* **Your goal**:
Reproduce the data exactly.

Records for this task: Begin

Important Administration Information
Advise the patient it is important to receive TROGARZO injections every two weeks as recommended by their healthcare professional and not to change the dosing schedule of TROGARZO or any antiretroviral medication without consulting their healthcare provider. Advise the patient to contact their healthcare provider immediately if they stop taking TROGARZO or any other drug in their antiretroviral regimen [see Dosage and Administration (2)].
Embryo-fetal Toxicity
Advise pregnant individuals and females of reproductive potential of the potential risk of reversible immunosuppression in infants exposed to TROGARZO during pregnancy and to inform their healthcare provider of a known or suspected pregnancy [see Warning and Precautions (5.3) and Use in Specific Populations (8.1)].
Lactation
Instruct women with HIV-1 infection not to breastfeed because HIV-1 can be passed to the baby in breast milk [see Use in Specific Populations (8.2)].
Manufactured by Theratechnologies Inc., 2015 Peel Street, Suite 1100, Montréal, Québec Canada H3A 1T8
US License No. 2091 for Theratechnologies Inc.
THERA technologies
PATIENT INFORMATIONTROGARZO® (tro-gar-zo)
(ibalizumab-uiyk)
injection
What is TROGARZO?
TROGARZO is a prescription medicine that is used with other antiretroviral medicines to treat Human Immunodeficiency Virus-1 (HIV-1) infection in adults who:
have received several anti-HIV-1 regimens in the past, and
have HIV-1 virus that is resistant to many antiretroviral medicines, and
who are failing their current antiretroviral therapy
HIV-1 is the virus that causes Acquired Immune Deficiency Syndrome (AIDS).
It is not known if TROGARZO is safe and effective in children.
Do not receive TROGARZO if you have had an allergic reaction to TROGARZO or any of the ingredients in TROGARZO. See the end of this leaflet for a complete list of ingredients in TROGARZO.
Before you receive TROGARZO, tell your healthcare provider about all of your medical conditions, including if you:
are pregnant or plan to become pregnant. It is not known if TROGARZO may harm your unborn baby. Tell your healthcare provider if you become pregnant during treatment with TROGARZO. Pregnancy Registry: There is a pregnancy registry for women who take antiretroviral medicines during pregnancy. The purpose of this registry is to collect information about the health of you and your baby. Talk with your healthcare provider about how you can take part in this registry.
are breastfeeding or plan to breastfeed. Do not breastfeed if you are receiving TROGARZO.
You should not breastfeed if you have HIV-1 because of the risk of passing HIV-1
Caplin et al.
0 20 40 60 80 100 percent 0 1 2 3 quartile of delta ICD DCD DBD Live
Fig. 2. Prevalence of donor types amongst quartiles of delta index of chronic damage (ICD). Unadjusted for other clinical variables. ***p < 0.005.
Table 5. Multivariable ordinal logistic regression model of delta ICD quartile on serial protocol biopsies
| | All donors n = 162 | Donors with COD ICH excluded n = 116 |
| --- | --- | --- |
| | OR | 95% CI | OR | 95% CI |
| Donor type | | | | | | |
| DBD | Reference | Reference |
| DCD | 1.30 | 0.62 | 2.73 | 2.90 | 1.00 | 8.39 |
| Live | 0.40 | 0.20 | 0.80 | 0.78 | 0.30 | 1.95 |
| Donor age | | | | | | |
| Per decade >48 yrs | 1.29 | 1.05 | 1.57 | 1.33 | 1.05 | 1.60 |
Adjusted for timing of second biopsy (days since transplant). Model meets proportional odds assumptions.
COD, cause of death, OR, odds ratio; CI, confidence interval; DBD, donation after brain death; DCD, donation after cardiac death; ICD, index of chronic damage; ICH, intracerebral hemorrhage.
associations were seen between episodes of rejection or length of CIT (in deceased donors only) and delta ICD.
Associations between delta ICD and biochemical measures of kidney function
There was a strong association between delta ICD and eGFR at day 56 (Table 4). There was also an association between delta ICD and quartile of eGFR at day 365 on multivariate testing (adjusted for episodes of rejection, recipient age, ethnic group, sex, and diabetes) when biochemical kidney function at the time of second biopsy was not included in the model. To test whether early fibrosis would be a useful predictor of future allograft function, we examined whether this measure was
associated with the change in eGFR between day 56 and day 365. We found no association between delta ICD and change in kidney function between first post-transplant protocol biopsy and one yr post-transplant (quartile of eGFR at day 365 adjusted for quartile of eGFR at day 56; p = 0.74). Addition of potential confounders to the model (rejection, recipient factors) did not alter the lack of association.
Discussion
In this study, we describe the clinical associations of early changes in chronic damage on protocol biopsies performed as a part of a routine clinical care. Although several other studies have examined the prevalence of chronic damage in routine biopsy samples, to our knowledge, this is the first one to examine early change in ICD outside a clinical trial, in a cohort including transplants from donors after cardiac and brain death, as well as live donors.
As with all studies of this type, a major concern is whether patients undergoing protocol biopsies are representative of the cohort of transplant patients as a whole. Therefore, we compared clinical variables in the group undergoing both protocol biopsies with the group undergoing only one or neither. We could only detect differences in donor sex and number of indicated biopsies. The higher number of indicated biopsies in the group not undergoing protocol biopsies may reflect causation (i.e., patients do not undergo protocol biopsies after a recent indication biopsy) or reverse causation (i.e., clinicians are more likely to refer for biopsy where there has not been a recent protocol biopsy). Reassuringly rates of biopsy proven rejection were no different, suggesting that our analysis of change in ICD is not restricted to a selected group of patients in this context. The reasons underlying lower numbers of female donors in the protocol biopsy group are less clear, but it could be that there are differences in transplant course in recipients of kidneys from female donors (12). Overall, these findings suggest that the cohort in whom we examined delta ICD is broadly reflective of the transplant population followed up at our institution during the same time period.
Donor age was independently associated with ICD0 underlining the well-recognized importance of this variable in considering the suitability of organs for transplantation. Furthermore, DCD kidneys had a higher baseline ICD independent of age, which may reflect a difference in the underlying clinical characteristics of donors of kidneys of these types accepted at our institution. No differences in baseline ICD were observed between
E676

Records for this task: End

* **Written answer**:
Important Administration Information
Advise the patient it is important to receive TROGARZO injections every two weeks as recommended by their healthcare professional and not to change the dosing schedule of TROGARZO or any antiretroviral medication without consulting their healthcare provider. Advise the patient to contact their healthcare provider immediately if they stop taking TROGARZO or any other drug in their antiretroviral regimen [see Dosage and Administration (2)].
Embryo-fetal Toxicity
Advise pregnant individuals and females of reproductive potential of the potential risk of reversible immunosuppression in infants exposed to TROGARZO during pregnancy and to inform their healthcare provider of a known or suspected pregnancy [see Warning and Precautions (5.3) and Use in Specific Populations (8.1)].
Lactation
Instruct women with HIV-1 infection not to breastfeed because HIV-1 can be passed to the baby in breast milk [see Use in Specific Populations (8.2)].
Manufactured by Theratechnologies Inc., 2015 Peel Street, Suite 1100, Montréal, Québec Canada H3A 1T8
US License No. 2091 for Theratechnologies Inc.
THERA technologies
PATIENT INFORMATIONTROGARZO® (tro-gar-zo)
(ibalizumab-uiyk)
injection
What is TROGARZO?
TROGARZO is a prescription medicine that is used with other antiretroviral medicines to treat Human Immunodeficiency Virus-1 (HIV-1) infection in adults who:
have received several anti-HIV-1 regimens in the past, and
have HIV-1 virus that is resistant to many antiretroviral medicines, and
who are failing their current antiretroviral therapy
HIV-1 is the virus that causes Acquired Immune Deficiency Syndrome (AIDS).
It is not known if TROGARZO is safe and effective in children.
Do not receive TROGARZO if you have had an allergic reaction to TROGARZO or any of the ingredients in TROGARZO. See the end of this leaflet for a complete list of ingredients in TROGARZO.
Before you receive TROGARZO, tell your healthcare provider about all of your medical conditions, including if you:
are pregnant or plan to become pregnant. It is not known if TROGARZO may harm your unborn baby. Tell your healthcare provider if you become pregnant during treatment with TROGARZO. Pregnancy Registry: There is a pregnancy registry for women who take antiretroviral medicines during pregnancy. The purpose of this registry is to collect information about the health of you and your baby. Talk with your healthcare provider about how you can take part in this registry.
are breastfeeding or plan to breastfeed. Do not breastfeed if you are receiving TROGARZO.
You should not breastfeed if you have HIV-1 because of the risk of passing HIV-1
Caplin et al.
0 20 40 60 80 100 percent 0 1 2 3 quartile of delta ICD DCD DBD Live
Fig. 2. Prevalence of donor types amongst quartiles of delta index of chronic damage (ICD). Unadjusted for other clinical variables. ***p < 0.005.
Table 5. Multivariable ordinal logistic regression model of delta ICD quartile on serial protocol biopsies
| | All donors n = 162 | Donors with COD ICH excluded n = 116 |
| --- | --- | --- |
| | OR | 95% CI | OR | 95% CI |
| Donor type | | | | | | |
| DBD | Reference | Reference |
| DCD | 1.30 | 0.62 | 2.73 | 2.90 | 1.00 | 8.39 |
| Live | 0.40 | 0.20 | 0.80 | 0.78 | 0.30 | 1.95 |
| Donor age | | | | | | |
| Per decade >48 yrs | 1.29 | 1.05 | 1.57 | 1.33 | 1.05 | 1.60 |
Adjusted for timing of second biopsy (days since transplant). Model meets proportional odds assumptions.
COD, cause of death, OR, odds ratio; CI, confidence interval; DBD, donation after brain death; DCD, donation after cardiac death; ICD, index of chronic damage; ICH, intracerebral hemorrhage.
associations were seen between episodes of rejection or length of CIT (in deceased donors only) and delta ICD.
Associations between delta ICD and biochemical measures of kidney function
There was a strong association between delta ICD and eGFR at day 56 (Table 4). There was also an association between delta ICD and quartile of eGFR at day 365 on multivariate testing (adjusted for episodes of rejection, recipient age, ethnic group, sex, and diabetes) when biochemical kidney function at the time of second biopsy was not included in the model. To test whether early fibrosis would be a useful predictor of future allograft function, we examined whether this measure was
associated with the change in eGFR between day 56 and day 365. We found no association between delta ICD and change in kidney function between first post-transplant protocol biopsy and one yr post-transplant (quartile of eGFR at day 365 adjusted for quartile of eGFR at day 56; p = 0.74). Addition of potential confounders to the model (rejection, recipient factors) did not alter the lack of association.
Discussion
In this study, we describe the clinical associations of early changes in chronic damage on protocol biopsies performed as a part of a routine clinical care. Although several other studies have examined the prevalence of chronic damage in routine biopsy samples, to our knowledge, this is the first one to examine early change in ICD outside a clinical trial, in a cohort including transplants from donors after cardiac and brain death, as well as live donors.
As with all studies of this type, a major concern is whether patients undergoing protocol biopsies are representative of the cohort of transplant patients as a whole. Therefore, we compared clinical variables in the group undergoing both protocol biopsies with the group undergoing only one or neither. We could only detect differences in donor sex and number of indicated biopsies. The higher number of indicated biopsies in the group not undergoing protocol biopsies may reflect causation (i.e., patients do not undergo protocol biopsies after a recent indication biopsy) or reverse causation (i.e., clinicians are more likely to refer for biopsy where there has not been a recent protocol biopsy). Reassuringly rates of biopsy proven rejection were no different, suggesting that our analysis of change in ICD is not restricted to a selected group of patients in this context. The reasons underlying lower numbers of female donors in the protocol biopsy group are less clear, but it could be that there are differences in transplant course in recipients of kidneys from female donors (12). Overall, these findings suggest that the cohort in whom we examined delta ICD is broadly reflective of the transplant population followed up at our institution during the same time period.
Donor age was independently associated with ICD0 underlining the well-recognized importance of this variable in considering the suitability of organs for transplantation. Furthermore, DCD kidneys had a higher baseline ICD independent of age, which may reflect a difference in the underlying clinical characteristics of donors of kidneys of these types accepted at our institution. No differences in baseline ICD were observed between
E676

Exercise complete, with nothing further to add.